Ne nous voilons pas la face : depuis la (salvatrice) reprise d’activité de Small Stone, on a du mal à cerner la ligne directrice du label américain, devenue peu lisible ces derniers mois. Même si l’ami Scott avait toujours soutenu les productions européennes, on a le sentiment désormais qu’elles occupent les premiers rangs de son roster – resserré aussi en terme de quantité, il faut le dire : Them Bulls (Italie), Miss Lava (Portugal), Captain Crimson (Suède aussi)… C’est donc avec un œil (et une oreille) toujours curieux mais circonspect que l’on aborde cet album des suédois de Långfinger – leur troisième, mais le premier sous le drapeau du label de Detroit.
Långfinger, donc, ou « doigt d’honneur » dans un suédois un peu simplifié.
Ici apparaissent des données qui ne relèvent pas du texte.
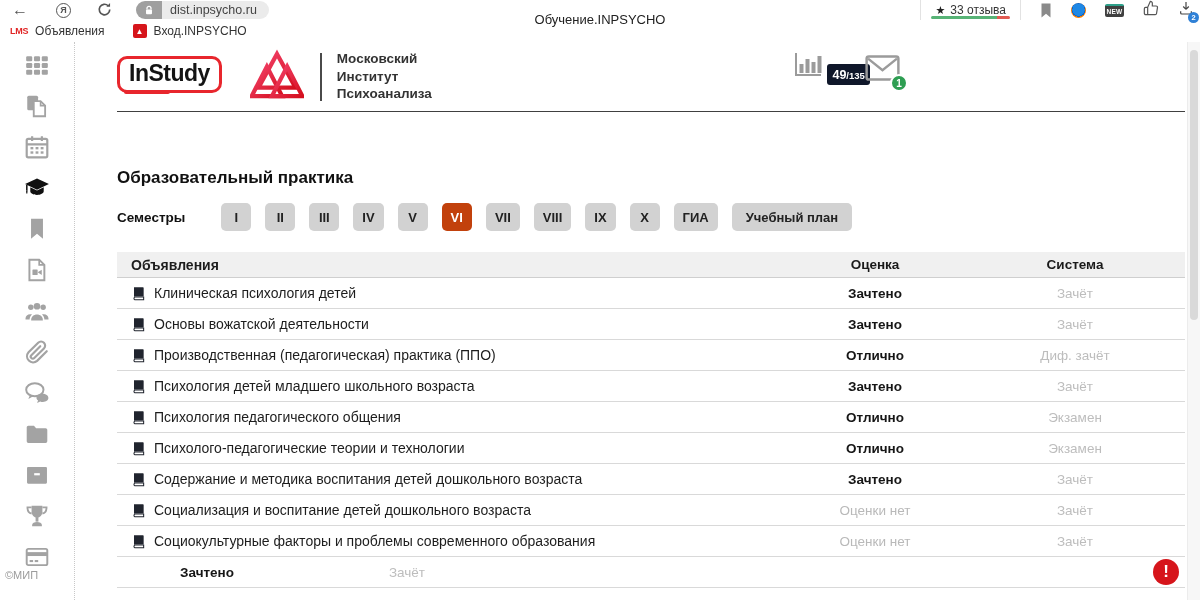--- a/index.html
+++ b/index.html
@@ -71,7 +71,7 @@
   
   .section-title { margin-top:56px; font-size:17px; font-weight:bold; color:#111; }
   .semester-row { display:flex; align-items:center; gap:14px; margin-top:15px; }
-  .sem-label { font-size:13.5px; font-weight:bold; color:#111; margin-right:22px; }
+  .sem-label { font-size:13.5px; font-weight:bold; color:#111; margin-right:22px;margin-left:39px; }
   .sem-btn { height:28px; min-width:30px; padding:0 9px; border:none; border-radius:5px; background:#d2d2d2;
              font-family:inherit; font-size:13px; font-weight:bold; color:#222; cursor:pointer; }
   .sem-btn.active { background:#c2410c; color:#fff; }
Mais point de rébellion acharnée dans cet opus, pourtant, contrairement à ce que pourrait laisser penser ce patronyme « contestataire » : sans baigner dans le consensuel gnan-gnan non plus, les 45 minutes de musique proposées (décidément, le format 45 min / 10 chansons est devenu le standard) tournent allègrement au heavy rock, parfois nerveux certes, mais on est bien loin du punk bave-aux-lèvres, ou même du high-energy rock que d’autres groupes suédois peuvent proposer (genre Hellacopters, Backyard Babies…). Ce n’est pas un indice qualitatif en revanche : ce que propose le groupe est intéressant et très bien fait.
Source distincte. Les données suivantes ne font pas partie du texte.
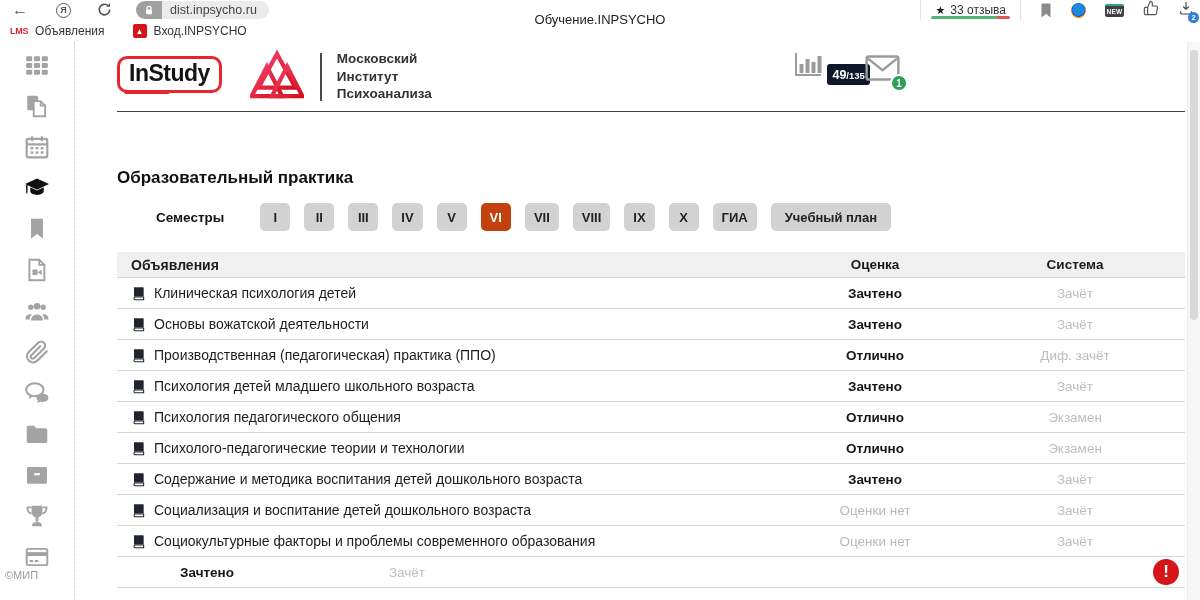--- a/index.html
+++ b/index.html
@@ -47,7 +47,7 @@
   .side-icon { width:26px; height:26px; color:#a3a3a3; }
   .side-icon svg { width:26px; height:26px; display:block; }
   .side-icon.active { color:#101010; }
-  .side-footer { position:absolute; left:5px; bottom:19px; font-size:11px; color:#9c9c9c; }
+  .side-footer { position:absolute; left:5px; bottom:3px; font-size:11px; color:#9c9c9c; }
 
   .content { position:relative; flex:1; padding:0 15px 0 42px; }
Mais est-ce que ça casse trois pattes à un canard ? Pas vraiment non plus. Si le trio s’en tire bien, c’est effectivement dans sa qualité intrinsèque : compos soignées, exécution sans faille, prod exemplaire, mise en son impeccable… Même le format du power trio, le plus souvent un facteur de dénuement instrumental appréciable, est ici souvent aseptisé par un travail d’enregistrement recourant à des plans de guitare en plus, des claviers, percus… Assez loin du “raw and dirty” habituel chez les power trio. On est plus sur une autoroute stylistique qui balaye large que sur des sentiers de traverse à défricher de nouveaux territoires musicaux. On est aussi amené à la conclusion que le combo scandinave verse en fait vers un paysage musical complètement “américanisé”, sa spécificité géographique n’étant pas vraiment mise en avant. On pense occasionnellement à Van Halen (“Say Jupiter”) et plein d’autres groupes clés de l’americana / hard rock old school. Mais encore une fois, le trio ne rentre jamais franchement dans une case, et au final la synthèse prévaut.
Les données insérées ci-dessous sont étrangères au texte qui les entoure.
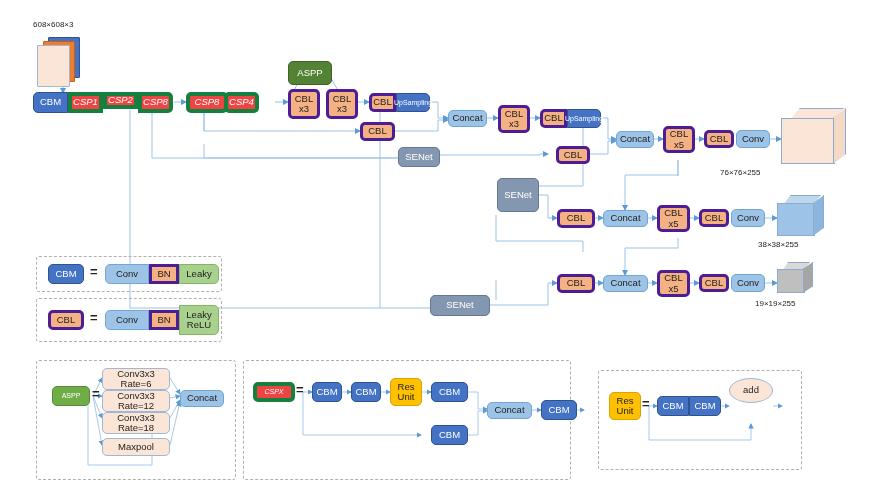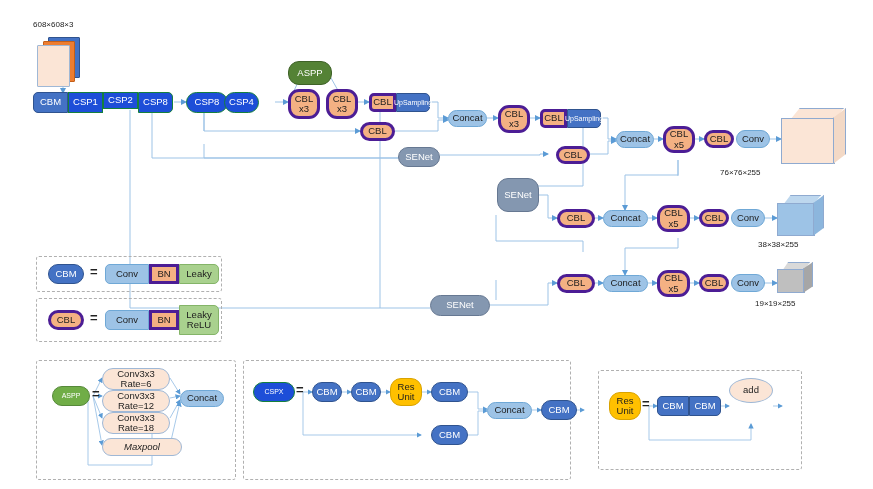--- a/index.html
+++ b/index.html
@@ -9,7 +9,7 @@
   svg.wires{position:absolute;left:0;top:0;width:873px;height:489px;pointer-events:none;}
 
   .node{position:absolute;box-sizing:border-box;display:flex;align-items:center;
-        justify-content:center;text-align:center;border-radius:11px;
+        justify-content:center;text-align:center;border-radius:5px;
         font-size:9.5px;line-height:1.08;white-space:pre-line;}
En bref, Crossyears est factuellement un très bon disque, foutrement bien foutu et blindé de compos réjouissantes. Pour autant, et aussi méritant et talentueux que soit son trio d’auteurs-interprètes, on a du mal à l’imaginer laisser une trace indélébile dans l’histoire du rock. Ça ne l’empêchera probablement pas de donner sa ration de plaisir coupable à bon nombre de fans de gros rock graisseux (ils auraient bien tort de se priver) ainsi que sur scène où on imagine sans peine l’énergie déployée par leurs prestations.